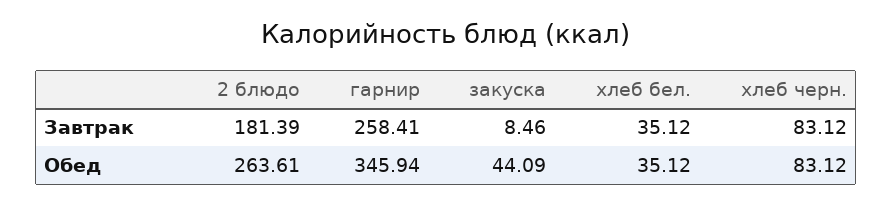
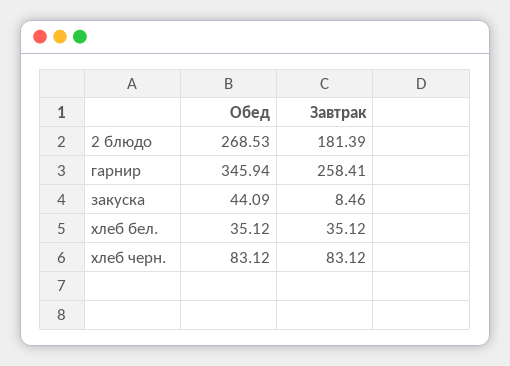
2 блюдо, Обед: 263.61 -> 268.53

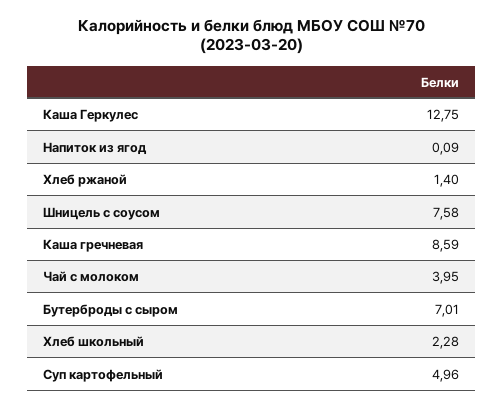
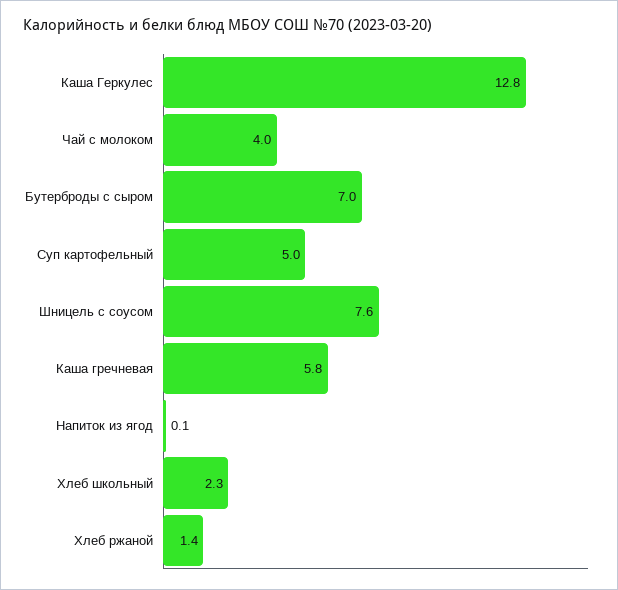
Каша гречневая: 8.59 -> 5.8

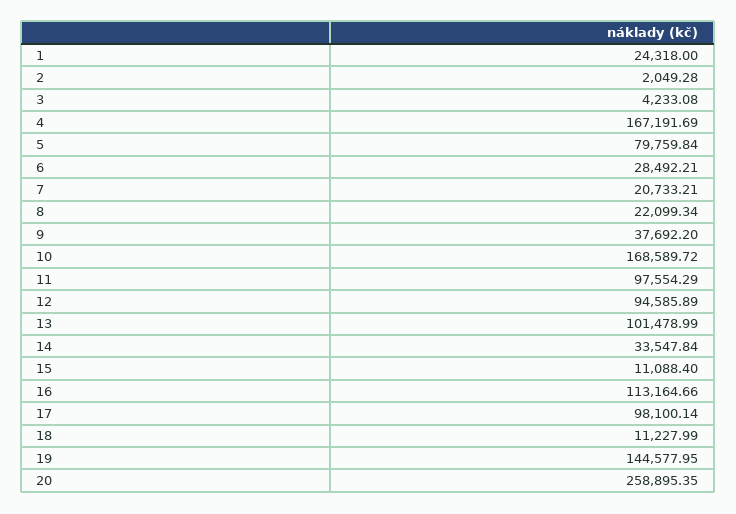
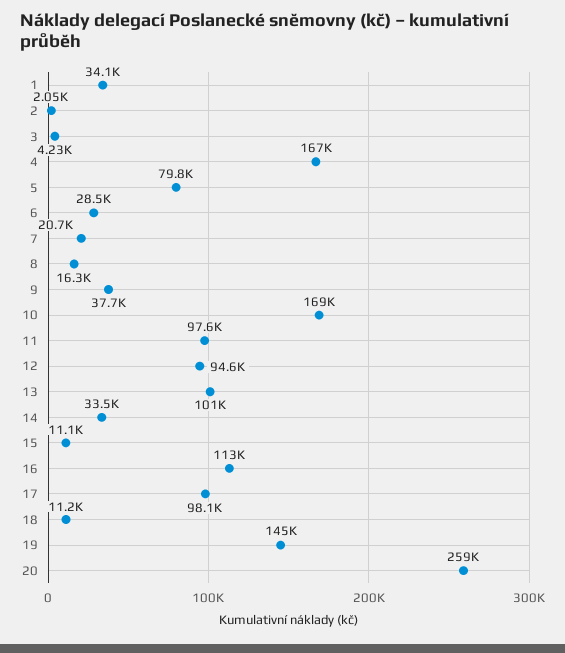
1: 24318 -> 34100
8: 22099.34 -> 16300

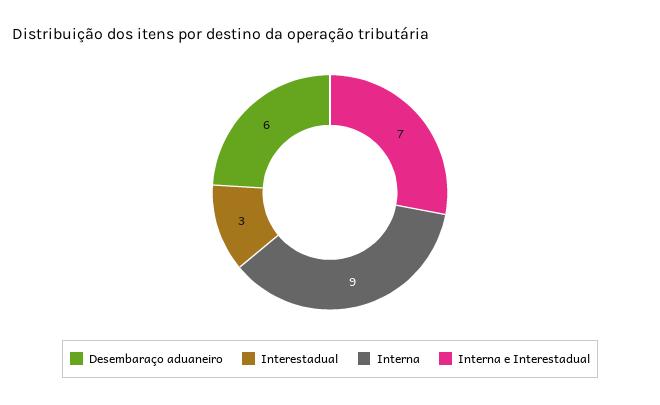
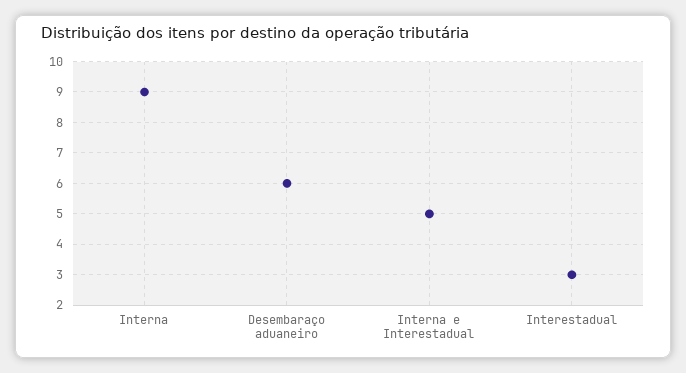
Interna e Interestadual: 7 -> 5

_Instructions for the task_: Take the lines from the one containing "1: 24318 -> 34100" through the last line of the listing and repeat them exactly. Omit the pictures.

_Answer below_:
1: 24318 -> 34100
8: 22099.34 -> 16300

Interna e Interestadual: 7 -> 5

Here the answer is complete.